Pritzker Signs Gun Dealer Licensing Bill

Pritzker signed the measure more than 7 months after former Gov. Bruce Rauner vowed to veto it

Gov. J.B. Pritzker signed a bill Thursday to require gun dealers in Illinois to be certified and licensed by the state.

Pritzker was able to sign the bill passed last year after Democrats in the legislature refrained from sending it to the desk of former Gov. Bruce Rauner, who had vowed to veto the measure.

"Gun violence isn't just an issue facing one city or one region or one group of people. It affects all of us," Pritzker said at the bill signing.

"Too many Illinoisans know the pain of that violence. Today is a long overdue step to do more to prevent gun violence, to make sure that guns don't fall into the wrong hands, to make sure that we license gun shops just like we do restaurants and other businesses, perhaps more so because they deserve to be regulated," he continued. 

Senate Bill 337 requires gun dealers to be certified by the Illinois State Police, according to a statement from Pritzker's office. In order to obtain that license, dealers will have to provide annual training to employees, have video surveillance in stores and be open for inspection by law enforcement.

The measure also requires gun dealers to make copies of FOID cards or IDs and attach them to documentation detailing each gun sale, as well as imposes penalties on people who fail to maintain a record of a private gun sale.

Pritzker signed the bill on his third full day in office and more than seven months after the legislature originally passed it. He signed it alongside several elected officials, including Chicago Mayor Rahm Emanuel, Illinois Attorney General Kwame Raoul, Cook County State's Attorney Kim Foxx, among others, as well as Chicago Police Supt. Eddie Johnson, plus gun violence prevention advocates and community leaders.

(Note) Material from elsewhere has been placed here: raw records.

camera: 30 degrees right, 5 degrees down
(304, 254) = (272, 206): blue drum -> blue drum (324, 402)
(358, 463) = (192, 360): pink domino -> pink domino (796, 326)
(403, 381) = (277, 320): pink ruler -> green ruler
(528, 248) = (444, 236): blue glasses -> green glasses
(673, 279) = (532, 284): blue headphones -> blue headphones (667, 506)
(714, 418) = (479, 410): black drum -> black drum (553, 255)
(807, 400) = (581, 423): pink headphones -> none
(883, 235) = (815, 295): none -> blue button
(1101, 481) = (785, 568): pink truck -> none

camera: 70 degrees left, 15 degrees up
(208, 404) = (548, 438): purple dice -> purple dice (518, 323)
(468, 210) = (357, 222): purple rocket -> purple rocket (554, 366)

"I do want to say to the governor, I want to thank you for figuring out in four days what some other people couldn't figure out in four years," Emanuel said to Pritzker, in a not-so-veiled jab at the governor's Republican predecessor that drew raucous applause.

In promising to veto the measure in July 2018, Rauner said it would be duplicative because the federal government already licenses gun dealers, and that it would be burdensome on businesses while doing "little" to improve public safety.

"Just because we're signing this today, doesn't mean there isn't more to do," Pritzker said at the bill signing Thursday. He had previously spoken about working to prevent gun violence in his inauguration address on Monday.

"We allow our schools, our movie theaters, our hospitals, our neighborhoods to become battlefields – legally accessible by the weapons of war," he said Monday. "Our abdication of responsibility must end."